L’éditorial de L’Humanité Dimanche du 1er octobre – par Patrick Le Hyaric.
L’appréciation
de la plupart des spécialistes converge : à la fin du mois d’octobre, il y
aura autant de malades en réanimation qu’au plus fort de l’épidémie au
printemps dernier. Sur fond de polémiques et de dissensions entre le pouvoir et
des collectivités locales, l’angoisse et le doute se répandent dans des pans
importants de la société. Les files d’attente devant les centres de dépistage
n’en finissent pas de s’allonger. Les standards des hôpitaux sont saturés. De
fait, la situation est sérieuse et préoccupante à un moment où une partie
importante du personnel soignant est épuisée.
Le risque
d’une conjonction entre la pandémie et la grippe ajoute encore aux inquiétudes
sur les capacités d’accueil et de soins des hôpitaux.
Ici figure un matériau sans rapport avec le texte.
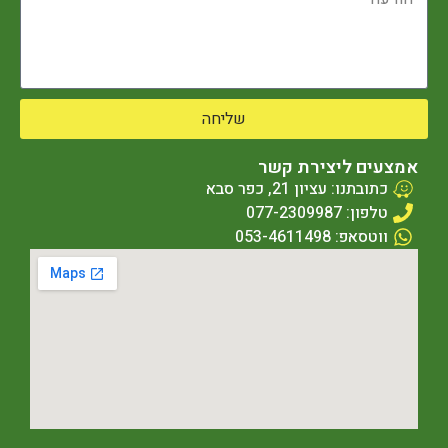
שליחה
אמצעים ליצירת קשר
כתובתנו: עציון 21, כפר סבא
טלפון: 077-2309987
ווטסאפ: 053-4611498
Est-ce que la volonté de
préserver à tout prix la saison touristique n’a pas accéléré la circulation
vers les villes d’un virus trop peu connu ? Le Covid-19 a en effet cette
redoutable particularité de pouvoir être transmis par des personnes qui le
portent sans aucun symptôme. Pire, une personne porteuse devient le début d’une
chaine de transmission, puisqu’elle en contamine trois autres. C’est la raison
pour laquelle le corps médical plaide pour un dépistage rapide et systématique
de la population, en commençant par les EHPAD, les hôpitaux et les services
d’aides à domicile, tout en maintenant des protocoles sanitaires strictes.
Mais comme
pour la pénurie de masques il y a huit mois, la France a pris un considérable
retard dans la mise en place d’un dispositif efficace de dépistage permettant
d’identifier rapidement les personnes contagieuses. Le délai pour obtenir les
résultats des tests les rend peu efficaces. Des dizaines de milliers de tests
attendent dans des frigos d’être analysés tandis que les personnes positives
propagent l’épidémie sans le savoir. Il manque des machines, des réactifs. Et,
quand ceux-ci existent, il manque du personnel. Il est de même incompréhensible
que le gouvernement décide d’alléger les protocoles de protection dans les
écoles au moment où progresse la pandémie. Et, les décisions de restriction
sont prises sans décisions communes des élus locaux, des associations
professionnelles et des syndicats.
Autrement
dit, la santé n’est pas entre les mains des citoyens, mais bien entre celles
d’un pouvoir qui fait de l’activité économique sa priorité alors qu’il faudrait
rechercher les voies d’une combinaison entre sécurité sanitaire, vie sociale,
culturelle et besoins de la production, tout en engageant une réflexion sur la
nécessaire métamorphose de cette dernière.
Sans nier la
difficulté du combat contre ce virus agressif, il faut bien admettre que la
concentration du pouvoir entre quelques mains présidentielles, le refus de
créer une instance nationale de dialogue avec les représentants du pays et les
organisations syndicales, la subordination des décisions à un comité
scientifique au lieu d’une grande instance médicale déclinée dans chaque
département, empêche d’améliorer l’efficacité dans le combat actuel, tout en
menaçant des malades atteints d’autres pathologies de ne pas être soignés.
Le
désarmement de l’hôpital et du système de santé depuis plusieurs décennies au
nom d’une prétendue lutte contre les déficits publics a affaibli les défenses
immunitaires du pays, condamné aux pénuries perpétuelles avec, à chaque étape,
un train de retard sur le virus. 69 000 suppressions de lits, des milliers
de postes manquants se paient d’une lourde facture humaine qui pourrait demain
être qualifiée de non- assistance à personne en danger. A tel point que la
stratégie gouvernementale n’est plus fondée sur le nombre de malades mais sur
les capacités de réanimation des hôpitaux. Raison de plus de ne pas continuer
d’appliquer toutes ces politiques austéritaires qui provoquent insécurité
sociale et insécurité sanitaire. Le débat sur une nouvelle logique tournant le
dos au capitalisme devient urgent au nom même du devenir de notre civilisation.